Im Dienstleistungssektor wurde bei der Ifo-Befragung der höchste Wert seit Februar 2020 erreicht. Die Erwartungen im Bereich Tourismus und Gastgewerbe seien im Mai geradezu explodiert, erläutert Ifo-Experte Klaus Wohlrabe, hier gebe es Hoffnung auf ein gutes Sommergeschäft. Auch im Handel konnte der Index deutlich zulegen: Die Händler waren zufriedener mit ihrer aktuellen Geschäftslage. Zudem kehrte laut Ifo ein „vorsichtiger Optimismus“ bei den Erwartungen zurück. „Während der Großhandel weiter von der guten Industriekonjunktur profitiert, hoffen die Einzelhändler auf weitere Lockerungen“, sagte Ifo-Präsident Fuest zu der Umfrage, für die das Institut insgesamt jeden Monat rund 9.000 Unternehmen befragt. Dabei werden sie gebeten, ihre gegenwärtige Geschäftslage zu beurteilen und ihre Erwartungen für die nächsten sechs Monate abzugeben.

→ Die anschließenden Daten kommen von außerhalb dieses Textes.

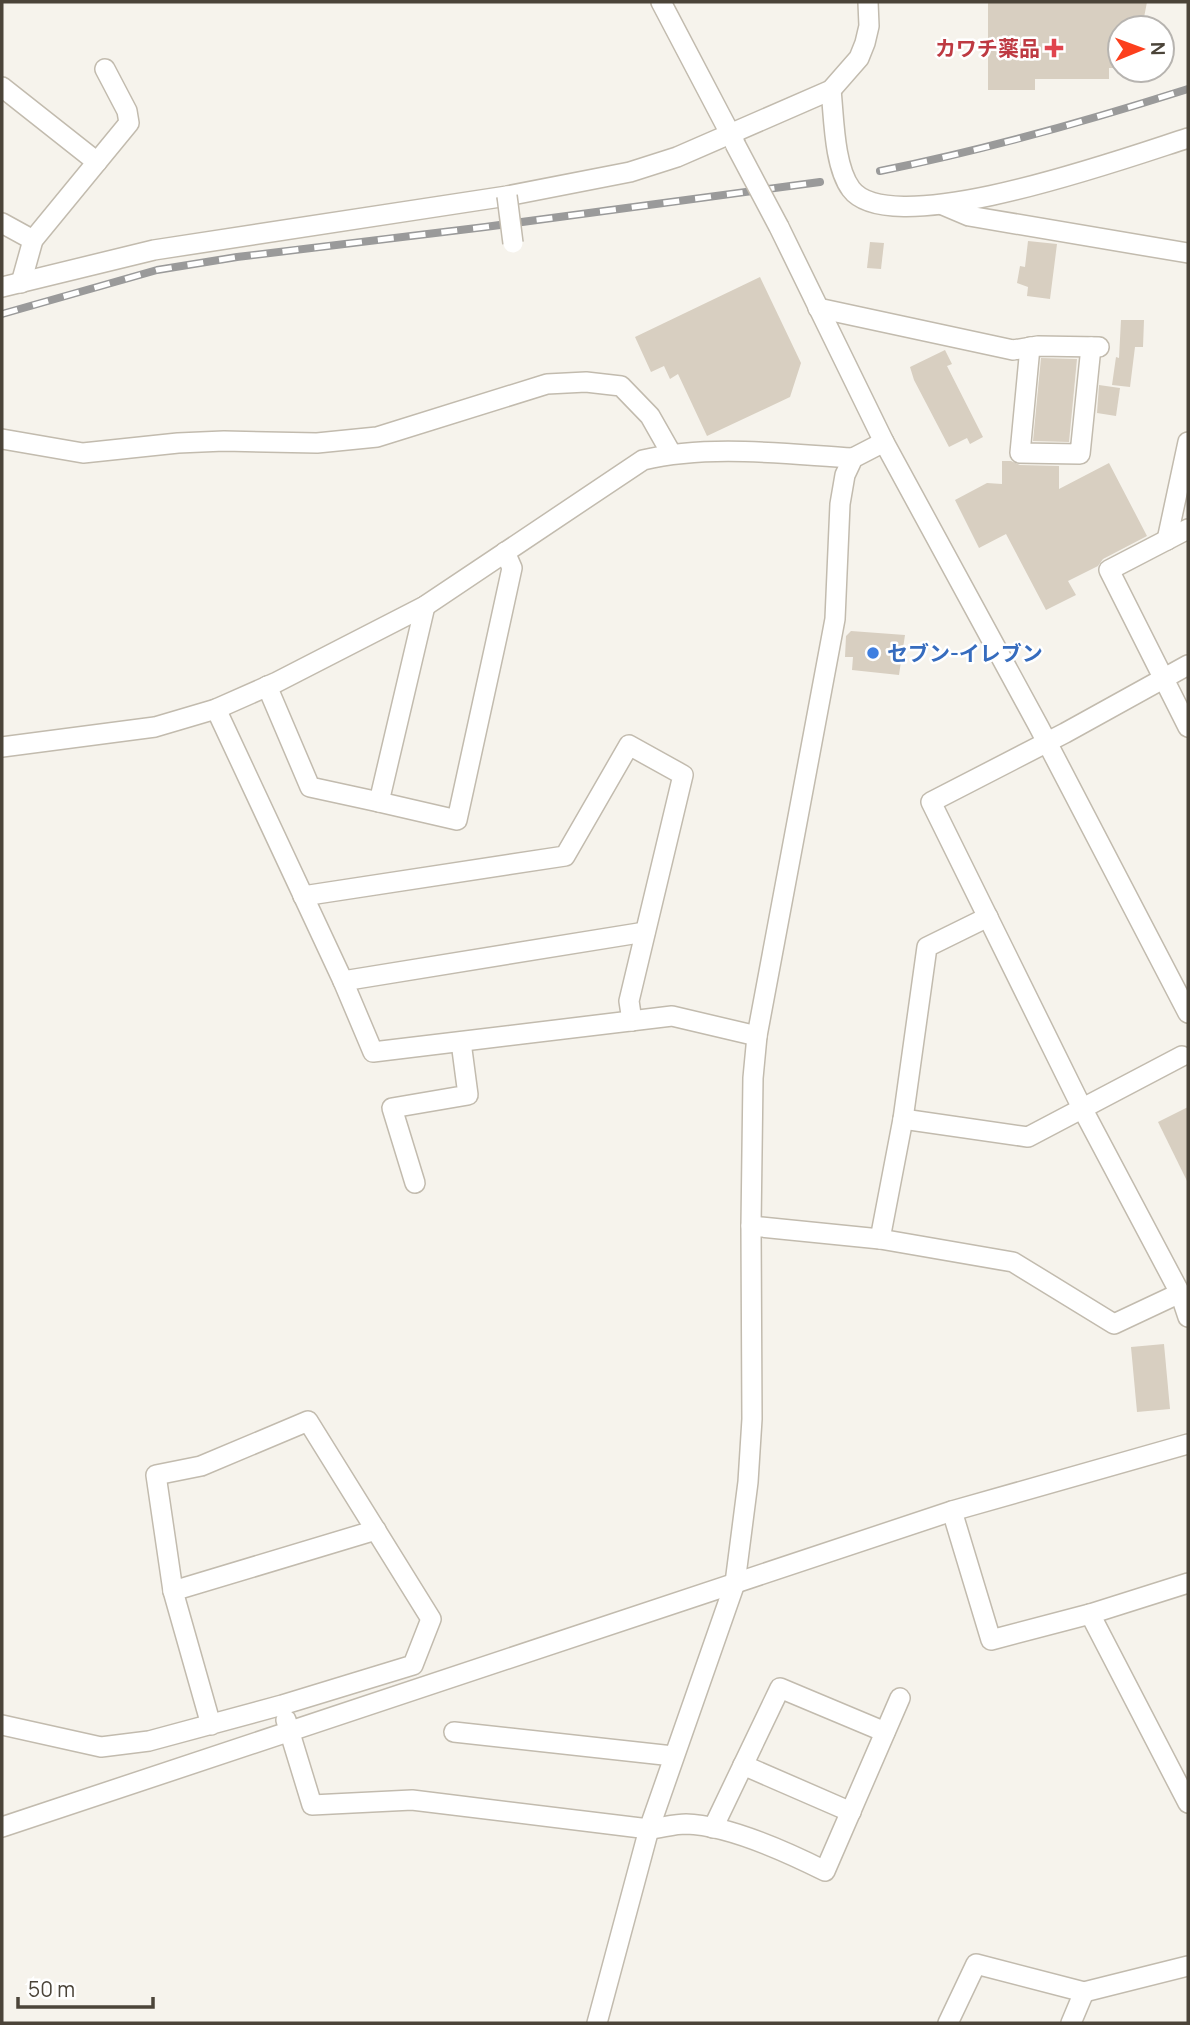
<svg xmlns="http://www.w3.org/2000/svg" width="1190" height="2025" font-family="Manrope,'Noto Sans JP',sans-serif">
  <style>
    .building { fill: #d8cfc1 }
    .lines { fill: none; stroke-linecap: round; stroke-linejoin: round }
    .minor-casing { stroke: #c2bbae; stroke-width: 22 }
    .minor { stroke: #fff; stroke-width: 19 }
    .rail-casing { stroke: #9a9a9a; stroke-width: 8 }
    .rail { stroke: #fff; stroke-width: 5; stroke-dasharray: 16; stroke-linecap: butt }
    .minor-bridge-casing { stroke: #c2bbae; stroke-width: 22; stroke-linecap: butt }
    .minor-bridge { stroke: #fff; stroke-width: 19 }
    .health-dot { fill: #e0444e; stroke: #fff; stroke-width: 2.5 }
    .shop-dot { fill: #3f7fe0; stroke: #fff; stroke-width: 2.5 }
    .labels { text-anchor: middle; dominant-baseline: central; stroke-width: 5; stroke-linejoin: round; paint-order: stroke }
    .health-label { font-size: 21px; font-weight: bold; fill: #be3a42; stroke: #fff; text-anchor: end }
    .shop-label { font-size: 21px; font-weight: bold; fill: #366cbe; stroke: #fff; text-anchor: start }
  </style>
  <rect width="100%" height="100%" fill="#f6f3ec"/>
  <g class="building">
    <polygon points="988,2 1147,2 1142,28 1120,28 1120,68 1109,68 1109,79 1035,79 1035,90 988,90"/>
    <polygon points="1028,241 1057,244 1050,299 1027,296 1028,287 1017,283 1020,266 1025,267"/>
    <polygon points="870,242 884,243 881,269 867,268"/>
    <polygon points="760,277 801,363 790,397 707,436 678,374 670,379 664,366 651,372 635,337"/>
    <polygon points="1121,320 1144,320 1143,347 1135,347 1130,387 1112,385 1116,357 1119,358"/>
    <polygon points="945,350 952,364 947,366 983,437 970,444 967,438 949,447 914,380 910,367"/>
    <polygon points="1041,358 1077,359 1069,442 1033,441"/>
    <polygon points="1099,385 1120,388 1116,416 1097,413"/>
    <polygon points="1002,461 1011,461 1020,465 1059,466 1059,489 1109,463 1147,536 1103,559 1098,566 1068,581 1076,595 1046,610 1006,534 979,548 955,500 987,483 1002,484"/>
    <polygon points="851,631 905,635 899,675 852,670 853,657 845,657 846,636"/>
    <polygon points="1188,1107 1188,1183 1158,1122"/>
    <polygon points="1164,1344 1170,1409 1137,1412 1131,1347"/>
  </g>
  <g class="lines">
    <g class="minor-casing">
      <g id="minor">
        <polyline points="661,2 735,143"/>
        <polyline points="2,87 97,162"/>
        <path d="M831,90C834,118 834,166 851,189C891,243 1131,156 1188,138"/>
        <polyline points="943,205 969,216 1188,253"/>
        <polyline points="2,223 33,240"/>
        <polyline points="779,227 884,442 1039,727 1188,1013"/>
        <polyline points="21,283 33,240 129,123 127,111 105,69"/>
        <polyline points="2,287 154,250 507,196 630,172 677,157 831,90 859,58 865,43 869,26 868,2"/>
        <polyline points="818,308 1013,350 1038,346 1099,347"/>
        <polyline points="1030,347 1020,453 1080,454 1091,347"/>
        <polyline points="2,439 83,453 178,443 224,441 317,443 377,437 547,384 586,382 621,386 650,416 671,453"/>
        <polyline points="1188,529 1109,570 1188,727"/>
        <polyline points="1167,540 1188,442"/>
        <polyline points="425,606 379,802 457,820 512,568 505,552"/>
        <polyline points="1188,665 1065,733 931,802 1082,1108 1180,1293 1188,1317"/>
        <polyline points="267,686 310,787 379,802"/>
        <polyline points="216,709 343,981 373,1052 672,1016 757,1036"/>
        <path d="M2,747L155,727L216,709L277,682L425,606L643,460C710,444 784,454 853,458"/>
        <polyline points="303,896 565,856 629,745 683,775 629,1001 632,1021"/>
        <polyline points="343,981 645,932"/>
        <polyline points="903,1119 1028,1137 1182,1056"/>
        <polyline points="415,1183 392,1108 468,1095 461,1042"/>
        <polyline points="751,1226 880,1239 1013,1262 1114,1324 1180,1293"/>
        <polyline points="880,1239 903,1119 927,947 988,917"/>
        <polyline points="952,1511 991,1640 1090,1614 1188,1583"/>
        <polyline points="173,1591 376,1530"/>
        <polyline points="1090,1614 1188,1803"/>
        <path d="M286,1720L312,1805L412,1800L649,1829C661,1828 674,1824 686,1824C727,1825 789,1853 825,1871L900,1698"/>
        <polyline points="2,1725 101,1747 149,1741 282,1705 413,1665 431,1619 308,1421 201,1466 156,1475 173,1591 211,1725"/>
        <polyline points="454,1732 673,1756"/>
        <polyline points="743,1765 851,1812"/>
        <polyline points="2,1827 952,1511 1188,1444"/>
        <polyline points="713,1828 780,1688 885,1732"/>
        <polyline points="597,2023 649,1829 735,1583 748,1482 752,1419 751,1226 753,1078 757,1036 835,619 840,504 845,475 853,458 884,442"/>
        <polyline points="948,2023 976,1964 1084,1992 1188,1966"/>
        <polyline points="1071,2023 1084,1992"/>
      </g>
    </g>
    <use href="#minor" class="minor"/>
    <g class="rail-casing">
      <g id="rail">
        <path d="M880,171C985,150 1087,121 1188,89"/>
        <polyline points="2,314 157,270 237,257 485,227 820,182"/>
      </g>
    </g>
    <use href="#rail" class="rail"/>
    <g class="minor-bridge-casing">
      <g id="minor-bridge">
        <polyline points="735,144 779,227"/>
        <polyline points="507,196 513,243"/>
      </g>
    </g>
    <use href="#minor-bridge" class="minor-bridge"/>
  </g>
  <path class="health-dot" d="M1050.5 37.5h7v7h7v7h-7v7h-7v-7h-7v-7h7z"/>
  <circle class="shop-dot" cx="873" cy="653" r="7"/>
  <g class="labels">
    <g class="health-label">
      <text x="1040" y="48">カワチ薬品</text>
    </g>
    <g class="shop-label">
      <text x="887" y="653">セブン-イレブン</text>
    </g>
  </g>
  <rect width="1190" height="2025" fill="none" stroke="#4b4439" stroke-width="7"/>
  <g transform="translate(1141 49) rotate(89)"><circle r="33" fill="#ffffff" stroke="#b7b4b0" stroke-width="2"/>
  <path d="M0-5L12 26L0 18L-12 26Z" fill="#fc3f1d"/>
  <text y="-10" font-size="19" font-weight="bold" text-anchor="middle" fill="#4b4439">N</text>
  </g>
  <path d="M18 1997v10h135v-10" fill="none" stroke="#4b4439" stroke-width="3.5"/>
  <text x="28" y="1997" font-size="21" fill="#4b4439" stroke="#ffffff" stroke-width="5" paint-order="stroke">50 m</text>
</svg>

Auch laut Bundesbank erholt sich die deutsche Wirtschaft nach dem jüngsten Coronaeinbruch derzeit rasch. Das Bruttoinlandsprodukt (BIP) dürfte demnach im zweiten Quartal wieder deutlich zulegen. Zu Jahresbeginn war das BIP wegen des coronabedingten Konsumeinbruchs jedoch deutlicher als zunächst angenommen geschrumpft – um 1,8 Prozent. Die dritte Coronawelle sei wohl gebrochen und die Stimmung in den Unternehmen steige im Einklang mit dem Impffortschritt, kommentierte KfW-Chefvolkswirtin Fritzi Köhler-Geib die Entwicklung.
Impulse aus China und den USA
Die Stimmungsaufhellung sei aber noch mit Vorsicht zu interpretieren, mahnt Chefökonom Alexander Krüger vom Bankhaus Lampe. Es bestünden weiterhin Lieferkettenprobleme, und mehr als vor der Krise bleibe die Wirtschaft vorerst auf Impulse aus China und den USA angewiesen. „Im Jahr 2020 war das Problem vor allem eine schwache Nachfrage, das hat sich jetzt gedreht. Die Nachfrage übersteigt etwa bei Halbleitern deutlich das Angebot“, stellt Gunther Kegel, Präsident des Zentralverband Elektrotechnik- und Elektronikindustrie (ZVEI), fest. 60 Prozent der ZVEI-Mitglieder befürworteten einer Umfrage zufolge daher einen Auf- und Ausbau von Mikroelektronik-Produktionsstätten zur Versorgungssicherheit in Europa. Schließlich bereiten der Branche aktuell Beschaffungsengpässe von Vorleistungen Probleme. Lieferschwierigkeiten gäbe es unter anderem bei Mikrochips, Kunststoffen, Stahl und Kupfer. „Wir rechnen damit, dass sich die Verknappung in der Elektronik in den nächsten Wochen eher noch verschärfen wird, und sich unsere Lieferketten im dritten oder vierten Quartal 2021 normalisieren werden.“
Neben den Engpässen machen sich nicht nur in der Elektronikindustrie knappe Transportkapazitäten bemerkbar, die zu höheren Kosten führte. Trotz der herausfordernden Bedingungen blicken die ZVEI-Mitgliederunternehmen jedoch vorsichtig optimistisch auf 2021, man erwarte ein Produktionswachstum von fünf Prozent gegenüber 2020 und sei mit einer Kapazitätsauslastung von 82 Prozent fast wieder beim Vorjahresniveau angekommen, so Kegel.